Les photographies de ces Vigiles ont été prises lors de promenades sans intention dans le quartier berlinois des granges, la banlieue de Rosenthal et l'île des musées à Mitte. Le silence des labyrinthes nocturnes m'a toujours attiré, notamment parce que le cloisonnement extérieur contre le regard intérieur, cette expression banale de l'architecture contemporaine, n'est plus dominante. Les ambiances intérieures et extérieures vécues lors de ces promenades, la sensation étonnante d'être regardé par un décor trouvé, constituent le point de départ de la création des images. En acceptant de lire ces humeurs et ces sentiments comme des signes de lois et d'idées qu'il s'agit de transformer en un équivalent spirituel, au sens de Marcel Proust, j'ai été tentée de visualiser les impressions.

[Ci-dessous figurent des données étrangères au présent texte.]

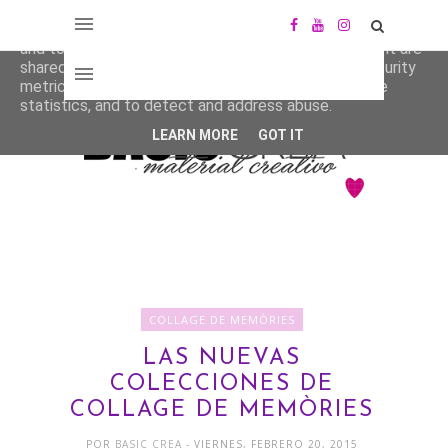
This site uses cookies from Google to deliver its services
and to analyze traffic. Your IP address and user-agent are
shared with Google along with performance and security
metrics to ensure quality of service, generate usage
statistics, and to detect and address abuse.
LEARN MORE
GOT IT
COLLAGE DE MEMÒRIES
LAS NUEVAS
COLECCIONES DE
COLLAGE DE MEMÒRIES
POR
BASIC CREA
- VIERNES, FEBRERO 20, 2015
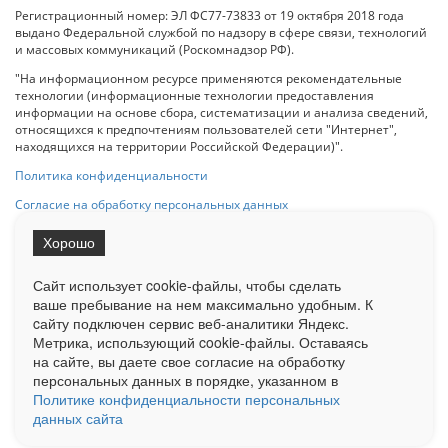
Регистрационный номер: ЭЛ ФС77-73833 от 19 октября 2018 года
выдано Федеральной службой по надзору в сфере связи, технологий
и массовых коммуникаций (Роскомнадзор РФ).
"На информационном ресурсе применяются рекомендательные
технологии (информационные технологии предоставления
информации на основе сбора, систематизации и анализа сведений,
относящихся к предпочтениям пользователей сети "Интернет",
находящихся на территории Российской Федерации)".
Политика конфиденциальности
Согласие на обработку персональных данных
Хорошо
При использовании любого материала с данного сайта гипер-ссылка
на Сетевое издание «ОрелТаймс» обязательна.
Сайт использует cookie-файлы, чтобы сделать
ваше пребывание на нем максимально удобным. К
cайту подключен сервис веб-аналитики Яндекс.
Ограниченная статистика посещаемости доступна на сайте
Метрика, использующий cookie-файлы. Оставаясь
Liveinternet.ru
. Подробная статистика для рекламодателей по запросу
на сайте, вы даете свое согласие на обработку
у менеджера.
персональных данных в порядке, указанном в
Реклама
Документы
О нас
Контакты
Политике конфиденциальности персональных
данных сайта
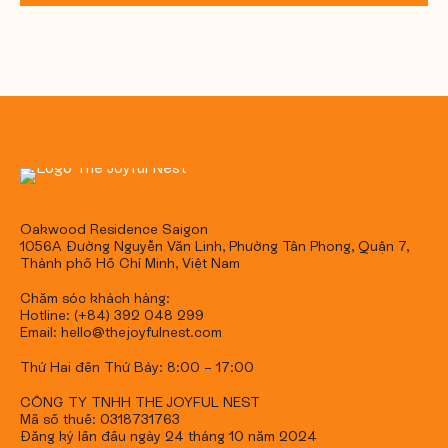
Oakwood Residence Saigon
1056A Đường Nguyễn Văn Linh, Phường Tân Phong, Quận 7,
Thành phố Hồ Chí Minh, Việt Nam
Chăm sóc khách hàng:
Hotline: (+84) 392 048 299
Email: hello@thejoyfulnest.com
Thứ Hai đến Thứ Bảy: 8:00 – 17:00
CÔNG TY TNHH THE JOYFUL NEST
Mã số thuế: 0318731763
Đăng ký lần đầu ngày 24 tháng 10 năm 2024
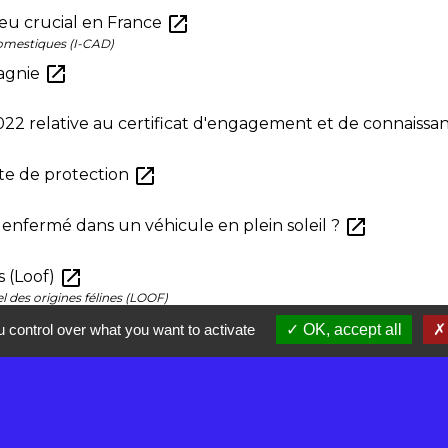
open_in_new
njeu crucial en France
domestiques (I-CAD)
open_in_new
pagnie
22 relative au certificat d'engagement et de connaiss
open_in_new
acte de protection
open_in_new
 enfermé dans un véhicule en plein soleil ?
open_in_new
es (Loof)
el des origines félines (LOOF)
open_in_new
f)
 control over what you want to activate
OK, accept all
S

Les travaux documentent, par leur luminosité crépusculaire, le visible d'un monde nocturne et, en même temps, un caché qui est suggéré par le sfumato prédominant des prises de vue. Une ambiance qui relativise le temps permet de jeter sur les scènes capturées un regard oublieux du monde et de soi-même, qui fait surgir de l'obscurité un flou transparent et, avec lui, la question de savoir d'où les choses nous apparaissent dans leur forme. Des réponses valides et exigeantes à cette question glissent, après une brève illumination, dans la mélancolie de leur origine. Les photographies racontent comment trouver et être regardé un moment qui m'appartient. Dans cette Lucubratio également, les fragments, signes et motifs trouvés renvoient, après une interprétation individuelle, à la contingence et au mystère d'un tout vivant.